All inconclusive results in non-COVID-19 cases were single gene-positive and were negative upon retest, thus false positive, and inconclusive results was rather associated with the specific lot of the kits and positive RdRp. Indeed, unequal distribution of inconclusive results between the lots could not be explained only by contamination. This finding suggested that kits of certain lot number could be predisposed to produce false positive for certain target genes. However, lack of correlation between Ct value of the positive control and frequency of inconclusive tests per lot suggested that the lot to lot variation of PCR efficiency did not explain occurrence of false positives. This kind of lot problem could be solved by changing the lot [7]. Because false positive is the most frequent cause of inconclusive result in this study, retesting is necessary when inconclusive results are initially encountered in non-COVID-19 or newly diagnosed patients. There was a serious concern that inconclusive results could be due to mutations of target genes of SARS-CoV-2, which would be a caveat for the performance of primers or probes in rRT-PCR [9]. However, in this study, the COVID-19 cases repeatedly showing inconclusive results had consecutive samples which were positive for alternating target genes upon retest. Therefore, mutation was unlikely to have caused inconclusive results in this study.
Among target genes of SARS-COV-2, the relative abundance of N gene subgenomic mRNA produced during virus replication [17] could theoretically enhance diagnostic sensitivity of N gene, and other study showed that the N gene-based rRT-PCR assay was more sensitivity than other target gene assay for detection of SARS-CoV-2 [18,19]. This may explain why N was the most frequent target gene to be positive in the inconclusive results encountered in COVID-19 patients. In contrast, in non-COVID-19 patients, all inconclusive results came from single target gene-positive and RdRp was the most frequently positive as an only one positive target gene. Although association of specific lot to false positive RdRp has not been reported elsewhere [7], occurrence of inconclusive results could depend on quality control issue in lots or shipments of the specific brand kits. Therefore, close monitoring of lot changes or shipments would be incorporated to the quality control plan of SARS-CoV-2 rRT-PCR.
There was no difference of Ct value or peak RFU between the inconclusive results from COVID-19 and non-COVID-19 cases. Thus, the analysis of amplification curves of the positive target genes was not helpful to distinguish inconclusive results due to low viral load in COVID-19 from false positive in non-COVID-19 patients. Therefore, inconclusive results in non-COVID-19 patients or newly diagnosed patient required confirmatory retesting. Nevertheless double gene positivity raises suspicion that it may be COVID-19, because all false positives are obtained with a single gene. Thus, testing three target genes in a multiplex PCR system such as Allplex could be advantageous.

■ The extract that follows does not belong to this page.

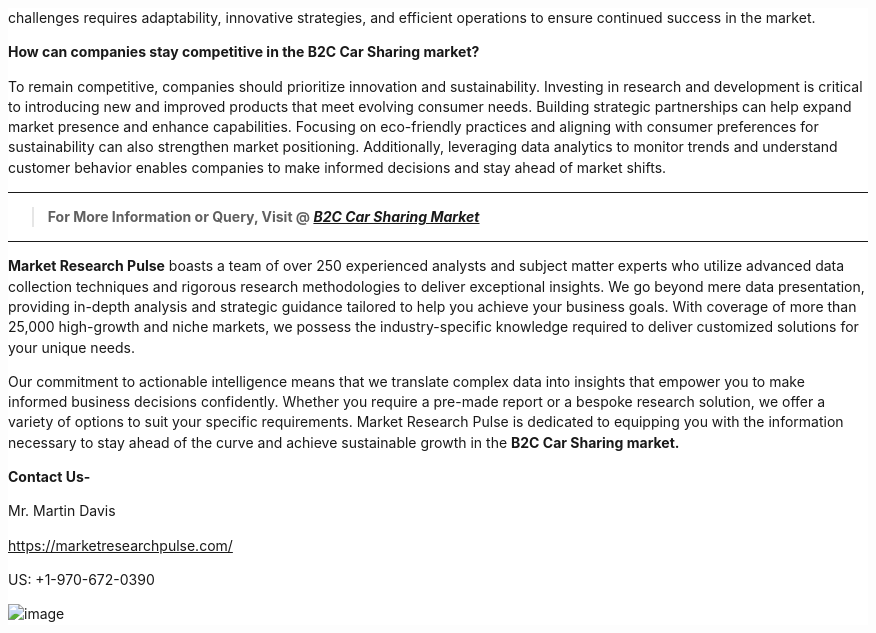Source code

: challenges requires adaptability, innovative strategies, and efficient operations to ensure continued success in the market.</p><p><strong>How can companies stay competitive in the B2C Car Sharing market?</strong></p><p>To remain competitive, companies should prioritize innovation and sustainability. Investing in research and development is critical to introducing new and improved products that meet evolving consumer needs. Building strategic partnerships can help expand market presence and enhance capabilities. Focusing on eco-friendly practices and aligning with consumer preferences for sustainability can also strengthen market positioning. Additionally, leveraging data analytics to monitor trends and understand customer behavior enables companies to make informed decisions and stay ahead of market shifts.</p><hr /><blockquote><p><strong>For More Information or Query, Visit @&nbsp;<em><a href="https://marketresearchpulse.com/report/110599/b2c-car-sharing-market?utm_source=Linkedin&utm_medium=0119">B2C Car Sharing Market</a></em></strong></p></blockquote><hr /><p><strong>Market Research Pulse</strong> boasts a team of over 250 experienced analysts and subject matter experts who utilize advanced data collection techniques and rigorous research methodologies to deliver exceptional insights. We go beyond mere data presentation, providing in-depth analysis and strategic guidance tailored to help you achieve your business goals. With coverage of more than 25,000 high-growth and niche markets, we possess the industry-specific knowledge required to deliver customized solutions for your unique needs.</p><p>Our commitment to actionable intelligence means that we translate complex data into insights that empower you to make informed business decisions confidently. Whether you require a pre-made report or a bespoke research solution, we offer a variety of options to suit your specific requirements. Market Research Pulse is dedicated to equipping you with the information necessary to stay ahead of the curve and achieve sustainable growth in the <strong>B2C Car Sharing market.</strong></p><p><strong>Contact Us-</strong></p><p>Mr. Martin Davis</p><p>https://marketresearchpulse.com/</p><p>US: +1-970-672-0390</p>
![image](https://github.com/user-attachments/assets/b93b8fc2-21a7-42a5-84c4-1186753a452f)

Our study has some limitations. First, this study was carried out with a small number of COVID-19 patients. Therefore, further study is required with more COVID-19 cases to assess the risk of various potential cause of inconclusive results, such as mutation of target genes. Secondly, only specific lot or shipment of assay kits was noted as a source of the inconclusive results in other than COVID-19. To complete quality control plan, the risk of laboratory contamination or technical failure to detect all positive target genes should be assessed in own SARS-COV-2 rRT-PCR system of each laboratory.
In conclusion, inconclusive results could derive from the natural process of deceasing in viral load in COVID-19 patients, while they mostly represent false positives in non-COVID-19 patients. Therefore, we suggested the guidance for reporting inconclusive results that it could be reported as inconclusive without retesting in confirmed COVID-19 patients, but should be retested for non-COVID-19 patients or newly diagnosed patients.